Two basic approaches one can take is either embedding it in the search engine – which can get things really efficient but can require significant coding and understanding of search engine externals. Simple filtering/sorting though is often supported by search engine directly and it is good idea to see if that can be used
The other one is post filtering and post sorting, meaning we simply use search engine to do “boolean search” (or other ranking) and than fetch first N results and filter and sort them appropriately. This is not absolutely “clean” solution but in practice it works well if used wisely. For example you lose exact counts for large data sets in this case (though you can
approximate them) you also can’t guaranty you get the best results.
Say there were 5.000.000 matches and you fetched 10.000 of them – there well may be some of best matches omitted. It is even worse with permission check – what if you do not have access to all these 10.000 objects fetched first but have access to some ? This though is unlikely to happen in practice.
Such approach often can be improved by using some wise ranking instead of boolean search on the first stage. For example if I would fetch 10.000 matching profiles sorted by their activity (or something else which gives me best profiles) I would likely get much better results from user opinion.
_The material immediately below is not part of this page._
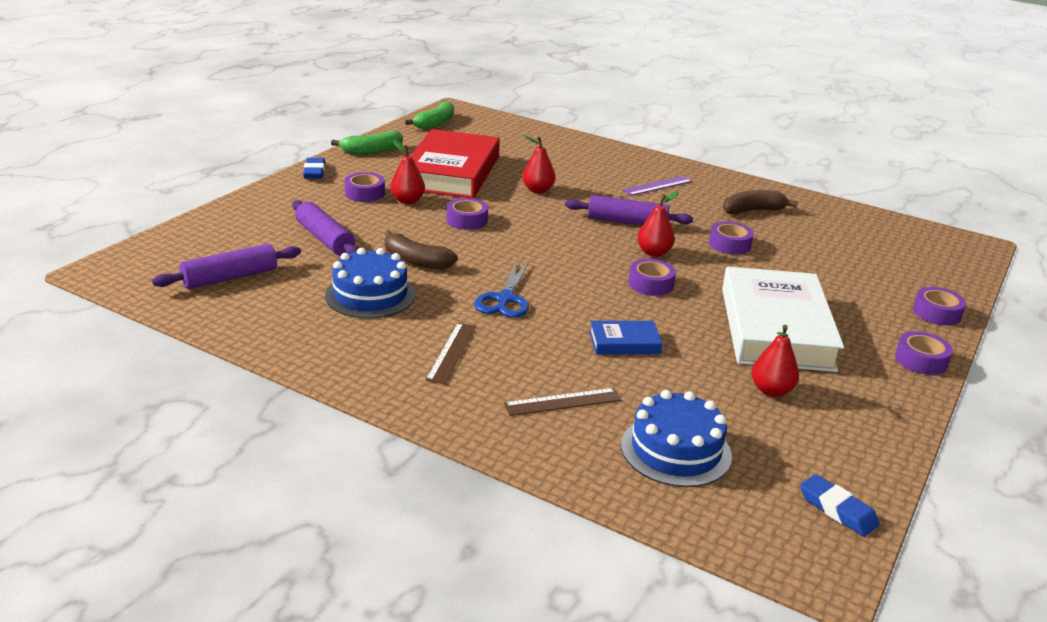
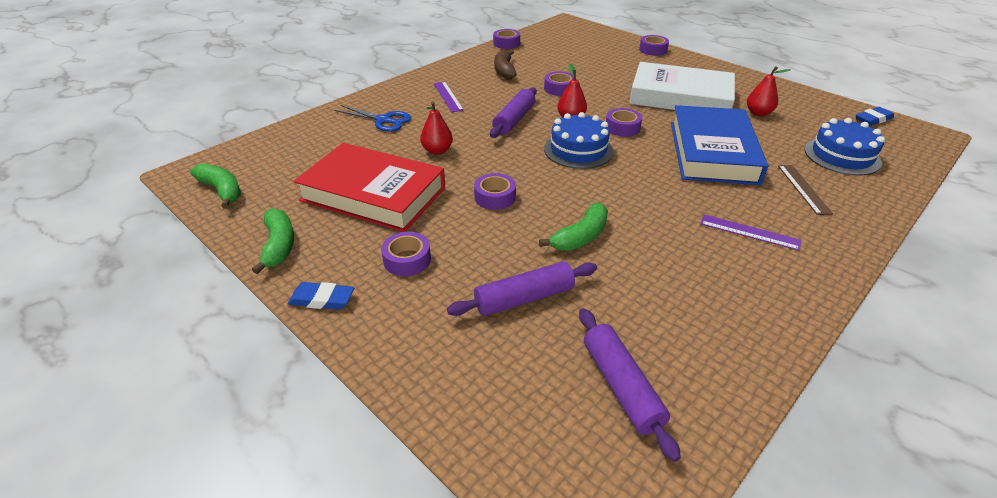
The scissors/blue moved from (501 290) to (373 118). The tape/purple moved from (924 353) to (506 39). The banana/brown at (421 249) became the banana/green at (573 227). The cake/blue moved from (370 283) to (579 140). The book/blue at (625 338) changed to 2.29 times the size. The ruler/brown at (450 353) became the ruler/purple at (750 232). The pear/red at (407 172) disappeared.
Looking at Features in FaceBook search I found number of features missing which would likely be great value for the users. This is of course content search, ability for more intelligent searches, at least search for phrases. More interesting filtering would also be good – searching within certain distance from the user in addition to the City and Zip code would be nice, sorting by freshness (great if you run some searches on regular basics) and possibly filtering by the date Though this mostly makes sense for content search which does not seems to be where.
I also was surprised advanced search only work for your friends, I’m not sure if this is done for privacy issues or for sake of performance but at least some search options would work great on wider scale. Using advanced search seems to be the only way to restrict search to search among your friends which is also not especially intuitive. Though again as we’re not searching for content you would rarely want to search only your friends.
When I tested it search function was also a bit buggy. Doing search for the “test” would show me only one match in “All Results” while 500+ in names and all other groups, at the same time giving all pages accessible, so clicking to page #2 results in “I’ve got nothing for you.” result
In general we’ll be adding features to the Sphinx to accommodate special needs of some applications. As you can take a look in Powered By list there is quite a few of users with not trivial full text search needs.
We’ve recently added support for multiple value attributes which can be used for storing tags or list of friends. We’re now adding support for search by distance and we’ll need to look at some internal relationships support which are required to avoid massive data duplication for some usages.
We also already make sure Sphinx can be used efficiently to perform queries going beyond full text search. Such as finding the goods from the given group or Finding all Males looking for Females within 50 miles from given zip code matching some complex set set of criteria.